» Estratto del testo

_ _ _

Venuto per manifestare una solidarietà universale. È diventato trasparenza invisibile, toccabile con mano, dell’amore di Dio e della sua alleanza. Ed è questa solidarietà che il credente, a sua volta, deve testimoniare se vuole essere seguace del Maestro.

È tempo di scendere dall’alto verso il basso, forse dolorosamente, ma anche gioiosamente, e somigliare a Gesù servo, venuto non per farsi servire. Dio è mio servitore, si china sull’umanità, abbraccia la fragilità e la debolezza con profonda tenerezza. Così Gesù capovolge l’idea di Dio: tra greci e romani gli dèi erano tanto importanti quanto più potenti. Gesù, invece, presenta il volto di Dio, il cui potere è l’amore che si inchina e invita a fare lo stesso. Immaginate l’umanità dove ciascuno corre ai piedi dell’altro e si prostra non davanti ai potenti, ma agli ultimi. Non abbiamo ancora pensato abbastanza a cosa significhi avere un Dio, nostro servitore. Il padrone fa paura, il servo no e Cristo ci libera dalla paura: quella di Dio.

_ _ _

» Contenuto dei dati

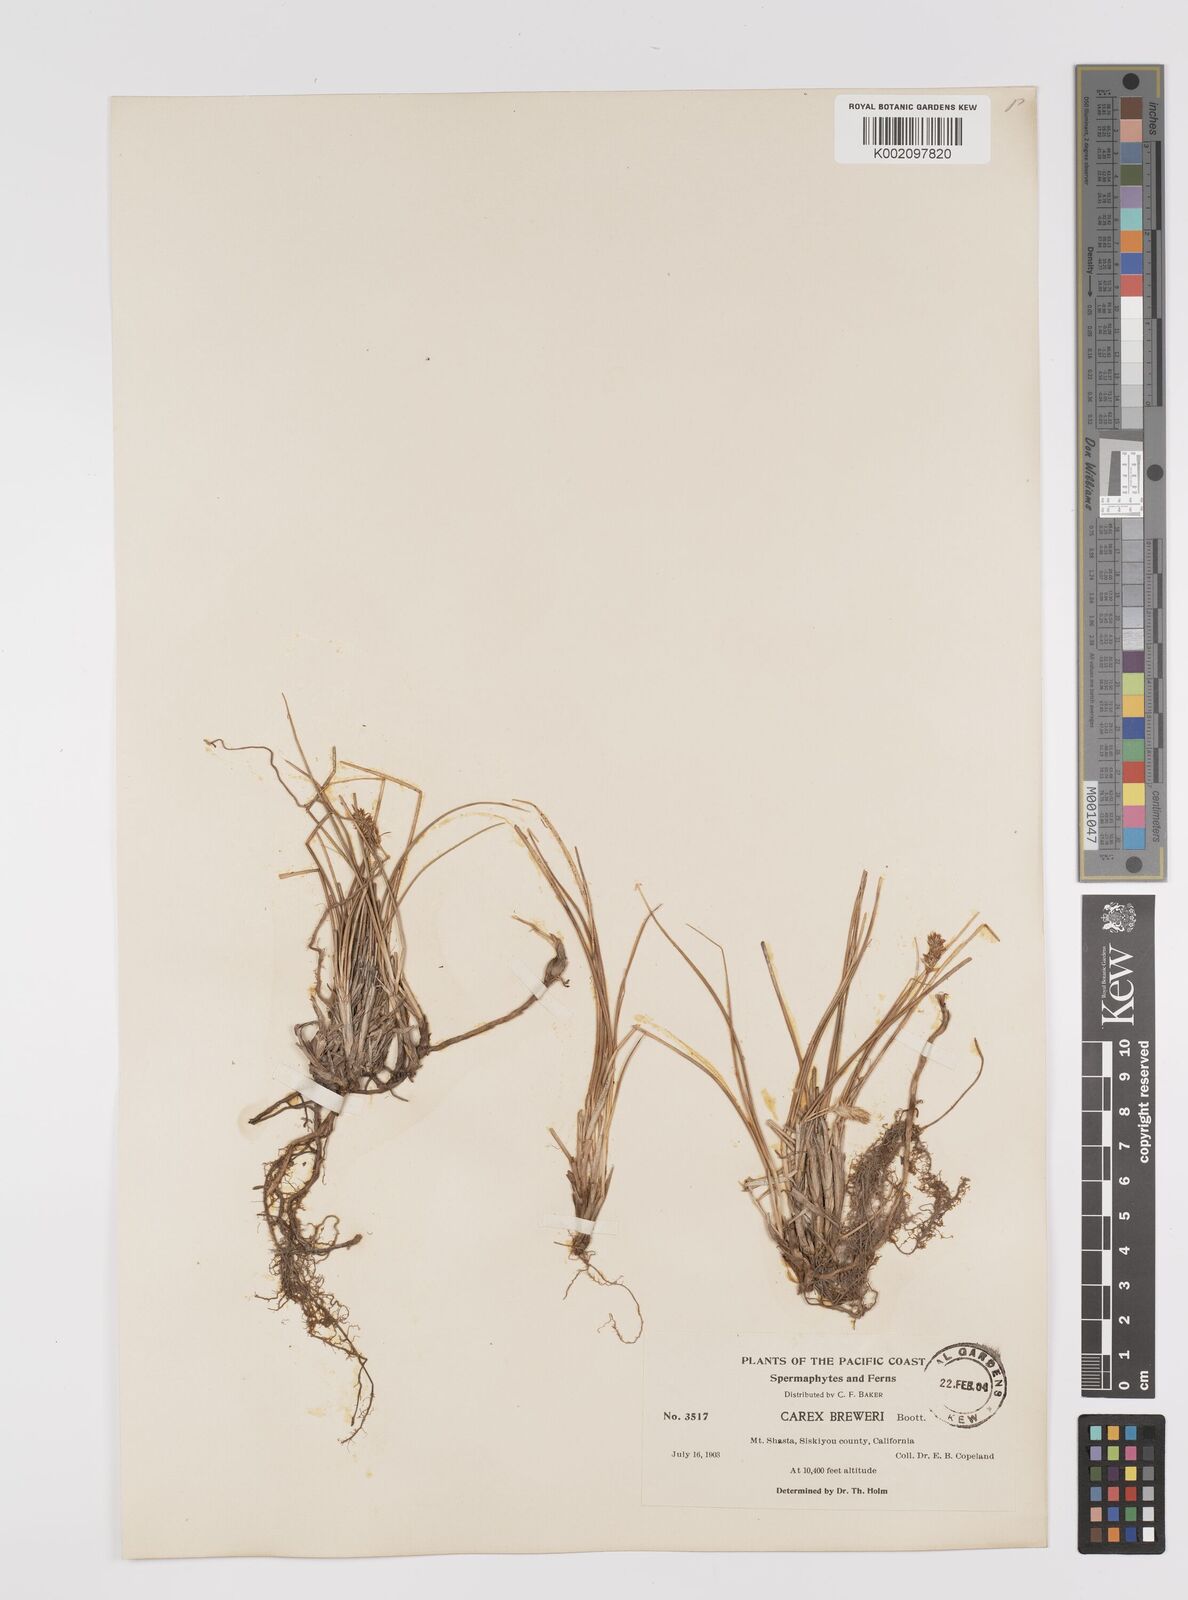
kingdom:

_ _ _

» Compiti da svolgere
[a] Traduci in inglese la frase dell'estratto del testo "Il padrone fa paura, il servo no e Cristo ci libera dalla paura: quella di Dio."
[b] Riscrivi il tratto dell'estratto del testo che va da "Venuto per manifestare" fino a "seguace del Maestro.", sostituendo "solidarietà" con "fraternità".
[c] Rispondi a queste domande sull'estratto del testo.
(i) Che cosa deve testimoniare il credente se vuole essere seguace del Maestro?
(ii) Tra greci e romani, in che misura gli dèi erano importanti?
(iii) Da quale paura ci libera Cristo?

» Sezione risposte
[a] The master inspires fear, the servant does not, and Christ frees us from fear: the fear of God.

[b]
Venuto per manifestare una fraternità universale. È diventato trasparenza invisibile, toccabile con mano, dell’amore di Dio e della sua alleanza. Ed è questa fraternità che il credente, a sua volta, deve testimoniare se vuole essere seguace del Maestro.

[c]
(i) Deve testimoniare la solidarietà universale che Gesù è venuto a manifestare.
(ii) Erano tanto importanti quanto più potenti.
(iii) Ci libera dalla paura di Dio.